Culture is amazingly powerful, but because we’re swimming in it (You’re soaking in it!), we don’t usually have the ability step away and really examine it. It’s fun to identify reified “realities,” and then decide if you want to drink the Kool-Aid along with everyone else. Burning contracts is a great tool for unhooking from unhealthy reifications!
I think I’ll post on it!
Katrina
Because my self-image centers on being an actor, dancer, singer, and writer — even though I make my living as a “digital media designer” and webmaster — my language is always heavy on the images. I use similes, metaphors, analogies, and stories all the time:
“It’s like they sent me into the basement to fix the plumbing — but gave me just one wrench and locked the tool closet, and I don’t have the key.”
“I feel like a three-day event horse in the dressage ring, reined in and being obedient, when all I really want to do is go sailing over fences.”
“It’s like learning to juggle. I can’t start with five balls at once; I need to start off with just two and get that down-pat before I add any more.”

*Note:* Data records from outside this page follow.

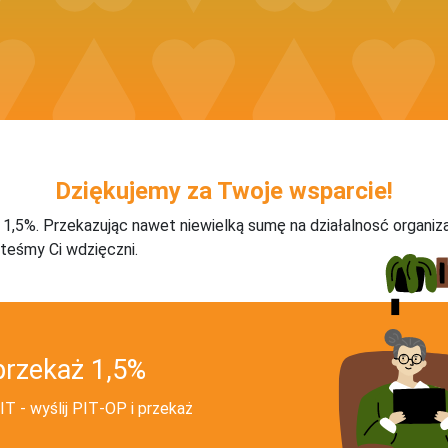
Dziękujemy za Twoje wsparcie!
j 1,5%. Przekazując nawet niewielką sumę na działalnosć organiz
teśmy Ci wdzięczni.
przekaż 1,5%
T - wyślij PIT‑OP i przekaż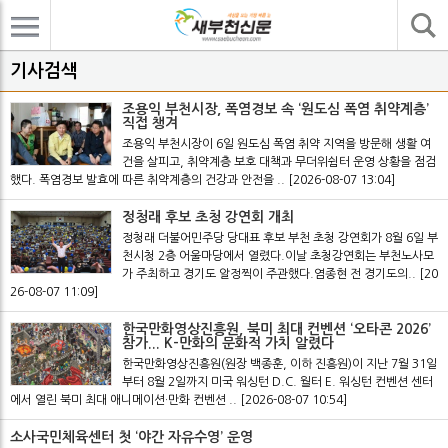
기사검색
기사검색
조용익 부천시장, 폭염경보 속 ‘원도심 폭염 취약계층’
직접 챙겨
조용익 부천시장이 6일 원도심 폭염 취약 지역을 방문해 생활 여
건을 살피고, 취약계층 보호 대책과 무더위쉼터 운영 상황을 점검
했다. 폭염경보 발효에 따른 취약계층의 건강과 안전을 ..
[2026-08-07 13:04]
정청래 후보 초청 강연회 개최
정청래 더불어민주당 당대표 후보 부천 초청 강연회가 8월 6일 부
천시청 2층 어울마당에서 열렸다.이날 초청강연회는 부천노사모
가 주최하고 경기도 알정찍이 주관했다.염종현 전 경기도의..
[20
26-08-07 11:09]
한국만화영상진흥원, 북미 최대 컨벤션 ‘오타콘 2026’
참가... K-만화의 문화적 가치 알렸다
한국만화영상진흥원(원장 백종훈, 이하 진흥원)이 지난 7월 31일
부터 8월 2일까지 미국 워싱턴 D.C. 월터 E. 워싱턴 컨벤션 센터
에서 열린 북미 최대 애니메이션·만화 컨벤션 ..
[2026-08-07 10:54]
소사국민체육센터 첫 ‘야간 자유수영’ 운영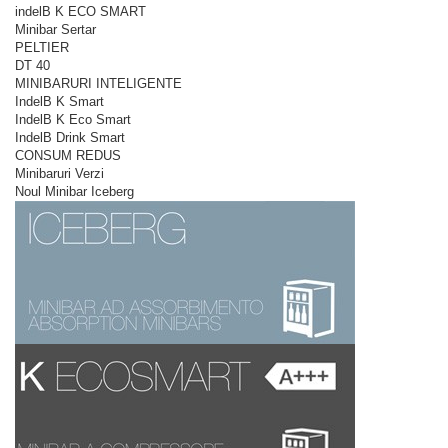
indelB K ECO SMART
Minibar Sertar
PELTIER
DT 40
MINIBARURI INTELIGENTE
IndelB K Smart
IndelB K Eco Smart
IndelB Drink Smart
CONSUM REDUS
Minibaruri Verzi
Noul Minibar Iceberg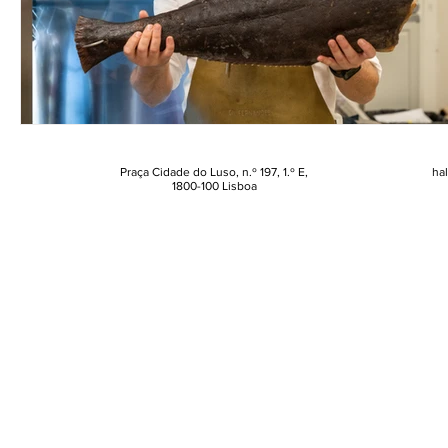
Praça Cidade do Luso, n.º 197, 1.º E,
ha
1800-100 Lisboa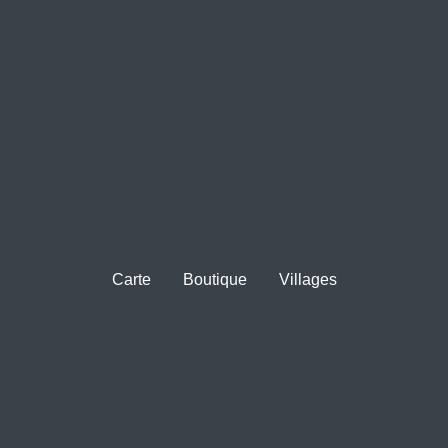
Carte
Boutique
Villages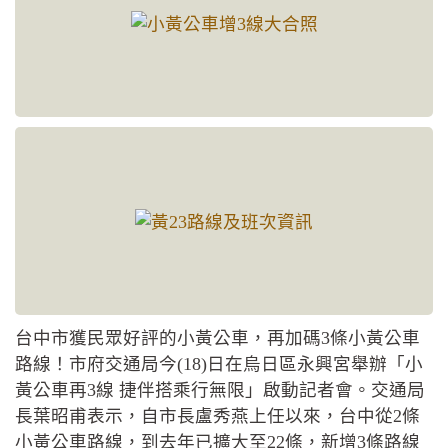
台中市獲民眾好評的小黃公車，再加碼3條小黃公車
路線！市府交通局今(18)日在烏日區永興宮舉辦「小
黃公車再3線 捷伴搭乘行無限」啟動記者會。交通局
長葉昭甫表示，自市長盧秀燕上任以來，台中從2條
小黃公車路線，到去年已擴大至22條，新增3條路線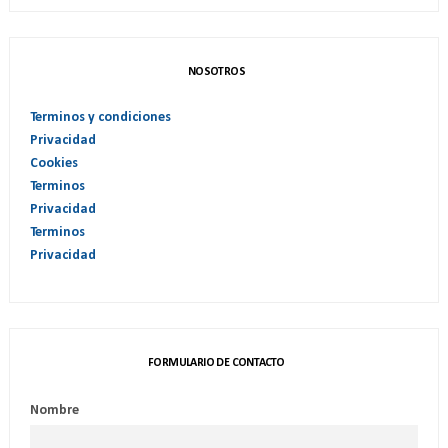
NOSOTROS
Terminos y condiciones
Privacidad
Cookies
Terminos
Privacidad
Terminos
Privacidad
FORMULARIO DE CONTACTO
Nombre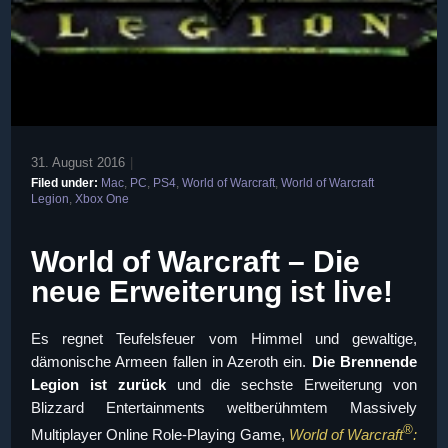
31. August 2016
|
Filed under:
Mac
,
PC
,
PS4
,
World of Warcraft
,
World of Warcraft
Legion
,
Xbox One
World of Warcraft – Die
neue Erweiterung ist live!
Es regnet Teufelsfeuer vom Himmel und gewaltige,
dämonische Armeen fallen in Azeroth ein.
Die Brennende
Legion ist zurück
und die sechste Erweiterung von
Blizzard Entertainments weltberühmtem Massively
®
Multiplayer Online Role-Playing Game,
World of Warcraft
: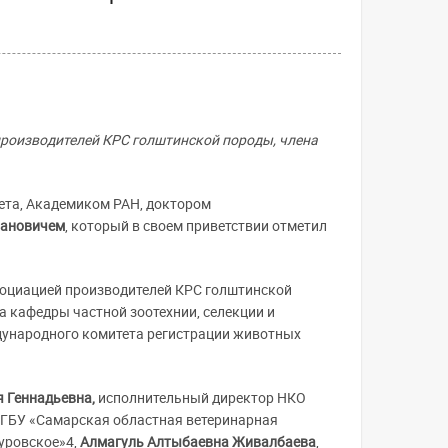
производителей КРС голштинской породы, члена
ета, Академиком РАН, доктором
вановичем
, который в своем приветствии отметил
социацией производителей КРС голштинской
 кафедры частной зоотехнии, селекции и
ународного комитета регистрации животных
я Геннадьевна,
исполнительный директор НКО
 ГБУ «Самарская областная ветеринарная
уровское»4,
Алмагуль Алтыбаевна Живалбаева
,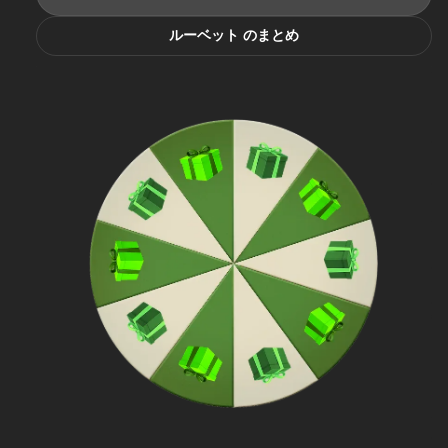
ルーベット のまとめ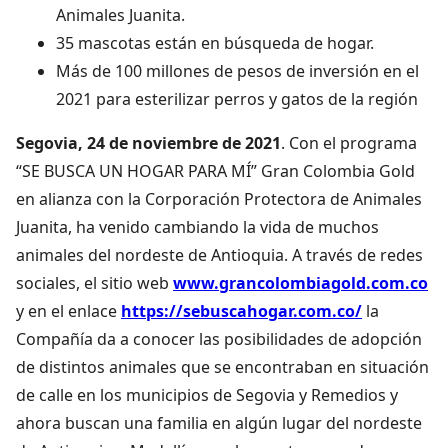
Animales Juanita.
35 mascotas están en búsqueda de hogar.
Más de 100 millones de pesos de inversión en el
2021 para esterilizar perros y gatos de la región
Segovia, 24 de noviembre de 2021
. Con el programa
“SE BUSCA UN HOGAR PARA MÍ” Gran Colombia Gold
en alianza con la Corporación Protectora de Animales
Juanita, ha venido cambiando la vida de muchos
animales del nordeste de Antioquia. A través de redes
sociales, el sitio web
www.grancolombiagold.com.co
y en el enlace
https://sebuscahogar.com.co/
la
Compañía da a conocer las posibilidades de adopción
de distintos animales que se encontraban en situación
de calle en los municipios de Segovia y Remedios y
ahora buscan una familia en algún lugar del nordeste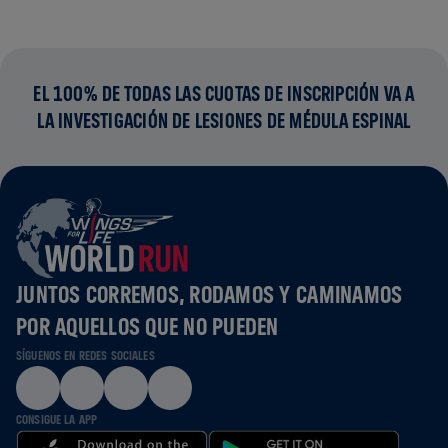
EL 100% DE TODAS LAS CUOTAS DE INSCRIPCIÓN VA A
LA INVESTIGACIÓN DE LESIONES DE MÉDULA ESPINAL
JUNTOS CORREMOS, RODAMOS Y CAMINAMOS
POR AQUELLOS QUE NO PUEDEN
SÍGUENOS EN REDES SOCIALES
CONSIGUE LA APP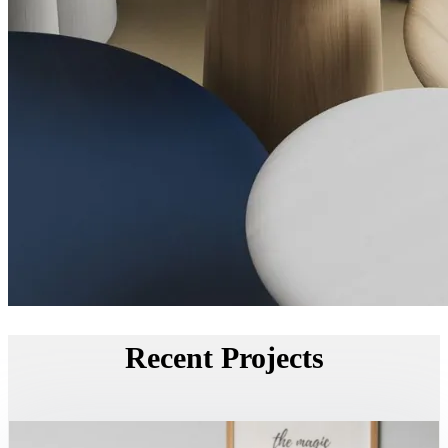
Recent Projects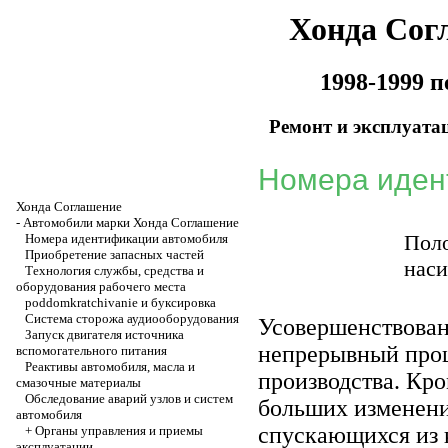
Хонда Сог
1998-1999 
Ремонт и эксплуата
Номера иден
Хонда Соглашение
-
Автомобили марки Хонда Соглашение
Пол
Номера идентификации автомобиля
Приобретение запасных частей
наси
Технология службы, средства и
оборудования рабочего места
poddomkratchivanie и буксировка
Система сторожа аудиооборудования
Усовершенствован
Запуск двигателя источника
непрерывный проц
вспомогательного питания
Реактивы автомобиля, масла и
производства. Кро
смазочные материалы
Обследование аварий узлов и систем
больших изменени
автомобиля
спускающихся из к
+
Органы управления и приемы
эксплуатации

“My back, neck, and shoulders feel like steel wires tied in knots.”
How boring would life be if we all spoke in plain, ordinary words? It would be like the difference between a painting that uses only shades of gray and one that’s full of colors of all hues. (See, I can’t help myself!)
Jednorozec Pokojowiec
“All gods reside in the world of the imagination. Indeed, the world of the imagination holds all demons as well. To say this, however, is to no way imply that gods and demons are unreal; quite the opposite. There is no place more real than the imagination. In it we encounter the truth of our souls, and what could be truer than this? The lies we tell ourselves in ordinary life are burned away by the sun of vision and insight when we cross the border into the imaginal.”
From the Introduction to The Practice of Ally Work by Jeffrey Raff, Ph.D.
I have a vast library but only one small shelf of Very Important Books where this book resides along with books from a few other authors. Yes, Karla, you’re on that shelf also.